* _Fragmento del texto_:

======

La responsabilidad de Dios

Un hombre llamado Job/4 - El justo lo puede decir: ningún hijo merece morir

por Luigino Bruni

Publicado en Avvenire el 05/04/2015

logo Giobbe"No descendiste de la cruz cuando se burlaban de ti y te gritaban entre risas: ‘¡Baja de la cruz y creeremos en ti!’. No lo hiciste porque una vez más te negaste a subyugar al hombre por medio de un milagro. Anhelabas una fe libre ... Te aseguro que el hombre fue creado más débil y más vil de lo que tú pensabas ... Si le hubieras querido menos, también le habrías exigido menos y le habrías impuesto una carga más ligera".

(Fiodor Dostoyevski, “El gran inquisidor”, Los hermanos Karamazov).

El humanismo bíblico no asegura la felicidad a los justos. Moisés, el profeta más grande, muere solo y fuera de la tierra prometida. Tiene que haber algo más verdadero y profundo para los justos que la búsqueda de su propia felicidad. A la vida le pedimos mucho más. Sobre todo, el sentido de la infelicidad propia y ajena. El libro de Job está de parte de los que buscan obstinadamente un sentido auténtico a la decepción de las grandes promesas, a la desventura de los inocentes, a la muerte de los hijos e hijas, al sufrimiento de los niños.

Tras el primer diálogo con Elifaz, toma la palabra el segundo amigo: “Bildad de Súaj tomó la palabra y dijo: ‘¿Hasta cuándo estarás hablando de este modo, y un gran viento serán las razones de tu boca? ¿Acaso Dios tuerce el derecho, el Omnipotente pervierte la justicia? Si tus hijos pecaron contra él, ya los dejó a merced de sus delitos’” (8,1-4). Bildad, para no poner en discusión la justicia de Dios, se ve obligado a negar la rectitud de Job y de sus hijos. Según su ética, abstracta y carente de humanidad, si los hijos (y Job) son castigados es porque habrán pecado. Así, su idea de la justicia divina y del orden le lleva a condenar y a traicionar al hombre. En cambio, son muchos los hijos que mueren sin tener ninguna culpa, ayer, hoy y siempre. En los Alpes franceses, en Kenia o en el Gólgota. En todas partes. No existe pecado alguno cuya expiación exija la muerte de un hijo, so pena de negar cualquier diferencia entre Elohim y Baal, o entre YHWH y los ídolos hambrientos.

El poema de Job es un test sobre la justicia de Dios, no sobre la justicia de Job (revelada ya desde las primeras líneas del prólogo). Elohim es quien debe demostrar que es verdaderamente justo a pesar del dolor de los inocentes.

======

* _Tarea asignada_:
Prolonga el texto sobre Job y la justicia de Dios a partir de su última oración.

* _Datos_:
======

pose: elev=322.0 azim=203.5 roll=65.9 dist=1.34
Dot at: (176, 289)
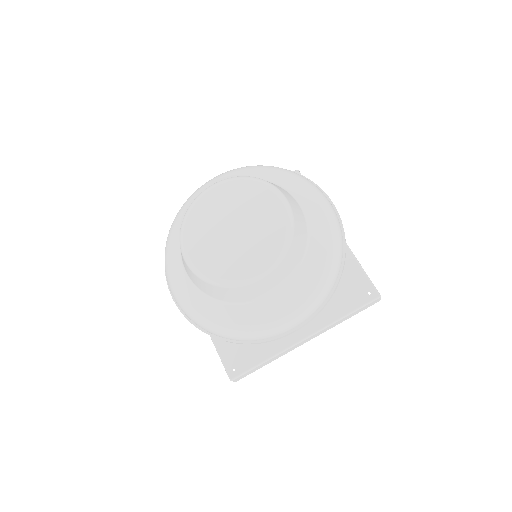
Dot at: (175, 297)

======

* _Respuesta_:
Para responder a su ‘amigo’, ante Job se abren dos caminos. El primero, que siempre es el más fácil, consiste en admitir que en el mundo no hay justicia alguna: Dios no existe o está demasiado lejos como para desempeñar el papel de juez justo de los hombres. El segundo camino pasa por intentar algo impensable en su tiempo (y para los creyentes de todos los tiempos): cuestionar la justicia de Dios, pedirle razón de sus actos. Cuando Job responde a Bildad, atraviesa estas dos posibilidades extremas: “¡Aunque soy inocente, ni yo mismo me conozco, y desprecio mi vida! Pero todo da igual y por eso digo: él extermina al intachable y al malvado. Si un azote acarrea la muerte de improviso, él se ríe de la angustia de los inocentes. La tierra está sujeta al poder de un malvado” (9,21-24). No le importa su vida (que es pura gratuidad), sino la justicia en el mundo. Y así Job se atreve a llegar donde nadie se ha atrevido, negando la posibilidad de que exista una justicia divina.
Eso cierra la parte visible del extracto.